I recommend a video made a couple of years ago by Etienne Ghys, of the Ecole Normale Superieure de Lyon. I will place one copy of each of these books on reserve at the Olin Library. This is strongly encouraged but not mandatory nor is attendence to the problem session mandatory. Solutions will also be posted and will include students' work. This will involve us first covering some of the same ground again for example Cauchy's Theorem , but with more precise statements and detailed proofs. Problems 1 a , 2.
Clearly, ζN is the sum of holomorphic functions on the region Ω. First, there are many other excellent standard texts, including John B. Open sets and closed sets. Holomorphic maps of the unit disc Schwarz's Lemma. I will not accept late assignments. Chapter 6: Exercises 1, 3, 5, 7, 10, 12, 15, 17. Course began in the week beginning 10th January 2011 and finishes in the week ending 1st April 2011.

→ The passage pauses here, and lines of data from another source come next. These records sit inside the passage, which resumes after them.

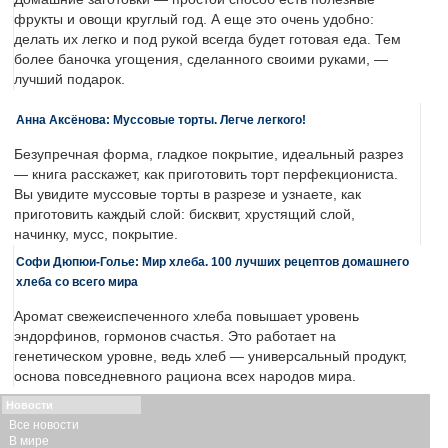
фрукты и овощи круглый год. А еще это очень удобно:
делать их легко и под рукой всегда будет готовая еда. Тем
более баночка угощения, сделанного своими руками, —
лучший подарок.
Анна Аксёнова: Муссовые торты. Легче легкого!
Безупречная форма, гладкое покрытие, идеальный разрез
— книга расскажет, как приготовить торт перфекциониста.
Вы увидите муссовые торты в разрезе и узнаете, как
приготовить каждый слой: бисквит, хрустящий слой,
начинку, мусс, покрытие.
Софи Дюпюи-Голье: Мир хлеба. 100 лучших рецептов домашнего
хлеба со всего мира
Аромат свежеиспеченного хлеба повышает уровень
эндорфинов, гормонов счастья. Это работает на
генетическом уровне, ведь хлеб — универсальный продукт,
основа повседневного рациона всех народов мира.
Новости
Все новости
В мире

We proved in Problem Set 1 Ahlfors Section 4. For example, jaguar speed -car Search for an exact match Put a word or phrase inside quotes. Green and Krantz postpone analytic continuation to Chapter 10, which is something we do not want to do. Assessment: 90% final examination May 2011 and 10% based on weekly exercise sheets. Late homework will not be accepted. I will drop the lowest two grades you receive on homework.
Grades: Your grade will be determined by your homework scores and the final. Although the book is quite expensive you can almost surely find a much cheaper used copy on Amazon or abe. Evaluating real integrals and sums of series using the Residue Theorem. Shakarchi Other good books are: Ahlfors's Complex Analysis, and Conway's Functions of one complex variable. The official course description on is quite flexible as regards the contents of the second half of the course, and I would like to take your interests into account in deciding exactly what we cover.
According to Ahlfors, the numbers Bk are called Bernoulli numbers, the values of which one can look up. Conformal maps between subsets of the plane Riemann Mapping Theorem. The main novel feature of the course will be that we will use 2-dimensional hyperbolic geometry to prove some of the standard compactness results for holomorphic maps. This both assumed Green's theorem and the Jordan Curve Theorem. McMullen has a discussion on the Uniformization Theorem. Application of Residue Theorem to integrals Whittaker and Watson chapter 6.
Class Schedule: Lectures are on Monday, Wednesday and Friday from 2-3 in Cupples I Rm. Provide details and share your research! We shall encounter many famous results Picard's Theorem, the Riemann Mapping Theorem, the Prime Number Theorem,. Math grad students must do option b. Course description: This will be a standard first year graduate class in complex analysis and it will prepare students for the complex analysis half of the analysis prelim. A more detailed version of this objective is available on the School of Mathematical Sciences webpage. If there is not a student volunteer I will do the problem.
Homework is accepted until the solutions have been posted. Mean Value Theorem Maximum Modulus Corollary 1. The Zeta function: Riemann's Hypothesis. Some subset of each assignment will be graded. Exercises 2, 5, 7, 8, 13. Roughly speaking if I think you have a good chance of passing the prelim you will get an A.
This says that if integrals around closed loops are zero, then you are analytic it is a converse of Cauchy's Theorem. The student who prepared a particular problem will have the opportunity to present their problem at the board. Learning Outcomes A rigorous understanding of classical complex analysis. Priestley, 'Introduction to Complex Analysis' Oxford University Press 1990 John M. Homework: There will be weekly homework assignments.
Schwarz reflection principle, zeros, poles and residues, Calculus of residues, applications to definite integrals. It seems to me that this is related to the Riemann surface defined by the square root. Chapter 6: Problems 2 and 3. The exponential and logarithmic functions. A standard source of information of functions of one complex variable, this text has retained its wide popularity in this field by being consistently rigorous without becoming needlessly concerned with advanced or overspecialized material. Contents of the course: Complex numbers, holomorphic functions, Cauchy-Riemann equations, power series, complex integration.
Finally, Harvey Cohn, ; Dover leads with lots of beautiful pictures and physical intuition into Riemann surfaces and complex algebraic geometry. Chapter 3: Exercises 1, 14, 15, 16, 17. The list of headings below is from the 2009-2010 course, and may change a little in 2010-11. This is a corrected version. While the author presented the solution in p.